• What to produce
Starting at the line below with "left elbow: (319, 219)" and stopping at the line with "left elbow: (944, 548)", please print each line exactly, those two included, and skip every picture.

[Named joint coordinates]
= = = =
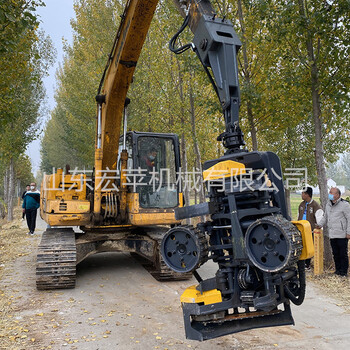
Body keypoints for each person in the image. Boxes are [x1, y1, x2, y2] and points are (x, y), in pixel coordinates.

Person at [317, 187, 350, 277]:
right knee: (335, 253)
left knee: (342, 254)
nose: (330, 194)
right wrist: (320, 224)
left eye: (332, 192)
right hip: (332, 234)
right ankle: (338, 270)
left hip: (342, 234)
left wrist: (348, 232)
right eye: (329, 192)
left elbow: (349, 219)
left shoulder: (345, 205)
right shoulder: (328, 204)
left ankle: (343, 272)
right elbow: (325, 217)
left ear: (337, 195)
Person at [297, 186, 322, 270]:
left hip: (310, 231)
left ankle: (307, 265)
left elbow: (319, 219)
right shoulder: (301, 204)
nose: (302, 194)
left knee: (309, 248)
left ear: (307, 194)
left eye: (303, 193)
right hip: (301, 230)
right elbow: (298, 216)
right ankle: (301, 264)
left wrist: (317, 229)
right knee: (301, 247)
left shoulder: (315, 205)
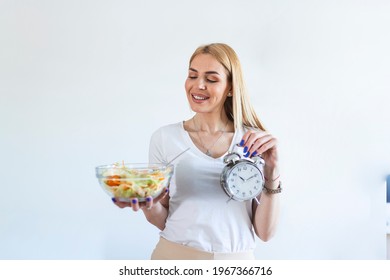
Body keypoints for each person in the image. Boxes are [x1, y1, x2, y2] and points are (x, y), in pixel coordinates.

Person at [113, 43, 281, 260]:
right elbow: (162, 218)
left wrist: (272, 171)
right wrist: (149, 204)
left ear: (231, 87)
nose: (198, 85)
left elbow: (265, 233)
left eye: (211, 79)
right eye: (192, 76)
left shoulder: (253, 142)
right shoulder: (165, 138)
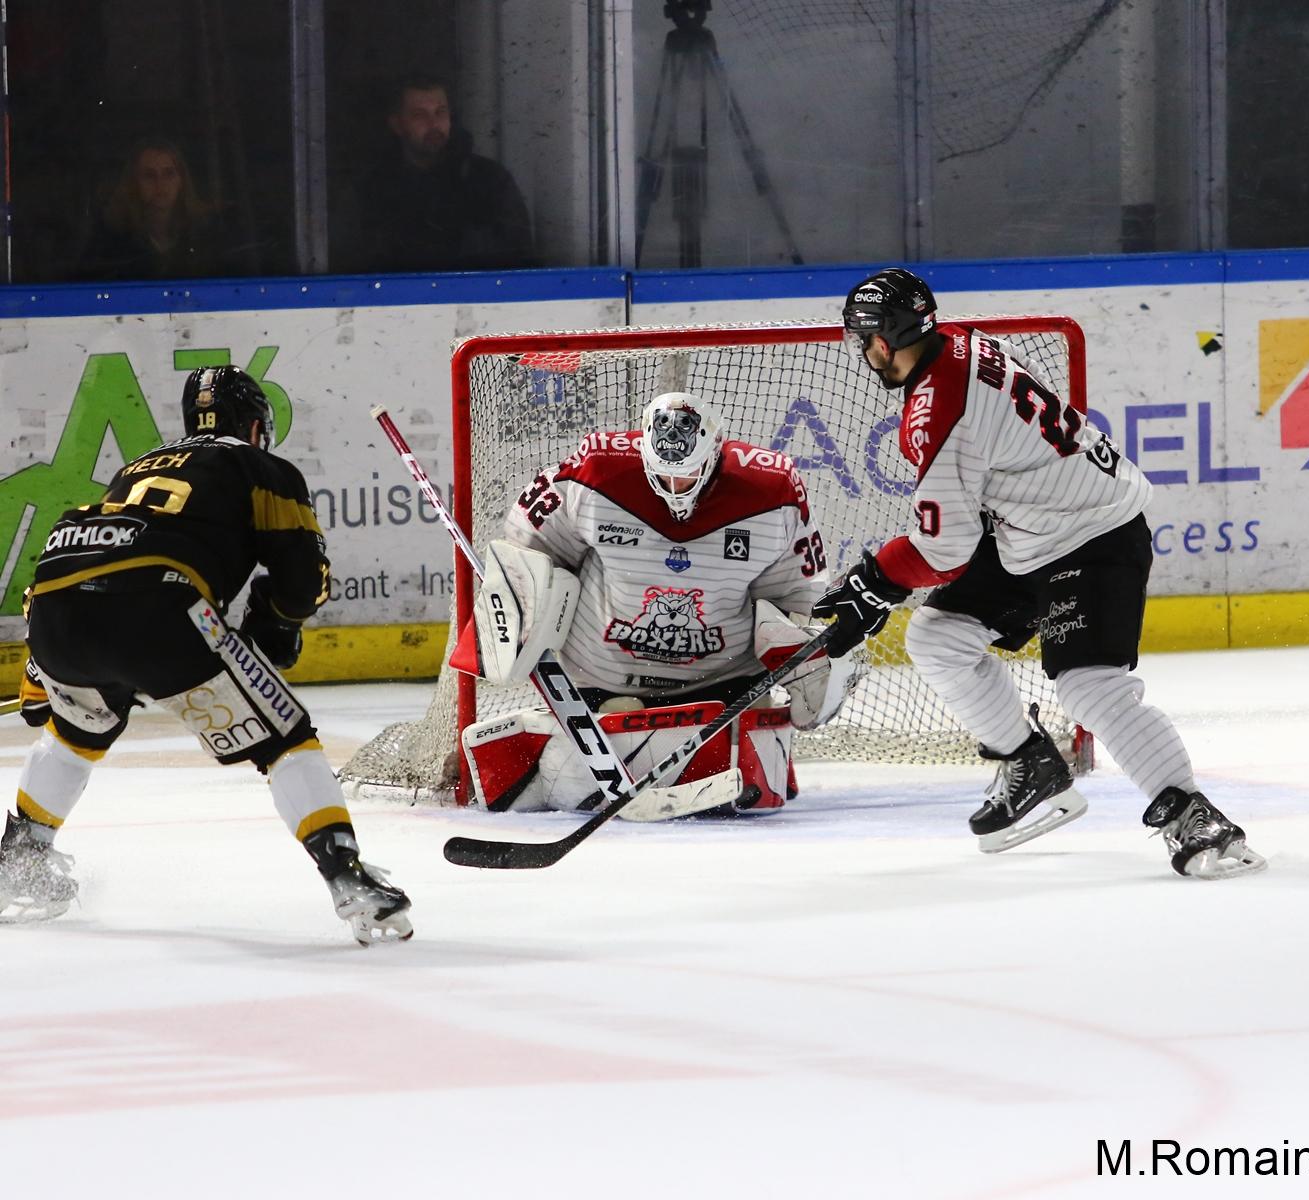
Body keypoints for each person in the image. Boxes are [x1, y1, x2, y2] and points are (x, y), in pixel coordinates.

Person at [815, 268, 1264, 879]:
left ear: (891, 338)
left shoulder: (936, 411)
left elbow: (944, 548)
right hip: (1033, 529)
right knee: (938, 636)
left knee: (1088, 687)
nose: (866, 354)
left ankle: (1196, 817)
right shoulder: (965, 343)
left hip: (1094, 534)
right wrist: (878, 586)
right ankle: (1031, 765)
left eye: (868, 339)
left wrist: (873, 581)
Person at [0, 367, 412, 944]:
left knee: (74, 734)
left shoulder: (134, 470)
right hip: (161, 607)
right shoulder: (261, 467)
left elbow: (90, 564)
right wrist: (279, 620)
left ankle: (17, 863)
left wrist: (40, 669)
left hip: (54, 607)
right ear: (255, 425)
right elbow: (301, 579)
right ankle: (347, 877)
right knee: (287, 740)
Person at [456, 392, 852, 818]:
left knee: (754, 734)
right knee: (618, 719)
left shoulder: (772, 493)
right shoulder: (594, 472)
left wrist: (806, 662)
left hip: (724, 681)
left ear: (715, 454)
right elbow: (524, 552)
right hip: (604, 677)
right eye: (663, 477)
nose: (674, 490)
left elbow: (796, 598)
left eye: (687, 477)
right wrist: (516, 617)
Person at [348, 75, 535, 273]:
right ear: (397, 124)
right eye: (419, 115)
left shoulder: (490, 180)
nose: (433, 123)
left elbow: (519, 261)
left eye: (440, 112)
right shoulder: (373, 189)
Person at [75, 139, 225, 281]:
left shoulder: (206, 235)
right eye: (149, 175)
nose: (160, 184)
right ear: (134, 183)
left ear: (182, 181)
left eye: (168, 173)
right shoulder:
= = = =
• Solution to the exercise
left elbow: (319, 219)
right shoulder: (301, 204)
nose: (302, 194)
left knee: (309, 248)
left ear: (307, 194)
left eye: (303, 193)
right hip: (301, 230)
right elbow: (298, 216)
right ankle: (301, 264)
left wrist: (317, 229)
right knee: (301, 247)
left shoulder: (315, 205)
Body keypoints for each person in the image. Boxes are [x1, y1, x2, y2] and points are (x, y), in pixel coordinates.

Person at [113, 43, 281, 260]:
right elbow: (162, 218)
left wrist: (272, 171)
right wrist: (149, 204)
left ear: (231, 87)
nose: (198, 85)
left elbow: (265, 233)
left eye: (211, 79)
right eye: (192, 76)
left shoulder: (253, 142)
right shoulder: (165, 138)
Body keypoints for each person in the image. Boxes are [x1, y1, x2, y2] and points are (x, y), in pixel coordinates.

Person at [815, 268, 1264, 879]:
left ear: (891, 338)
left shoulder: (936, 411)
left elbow: (944, 548)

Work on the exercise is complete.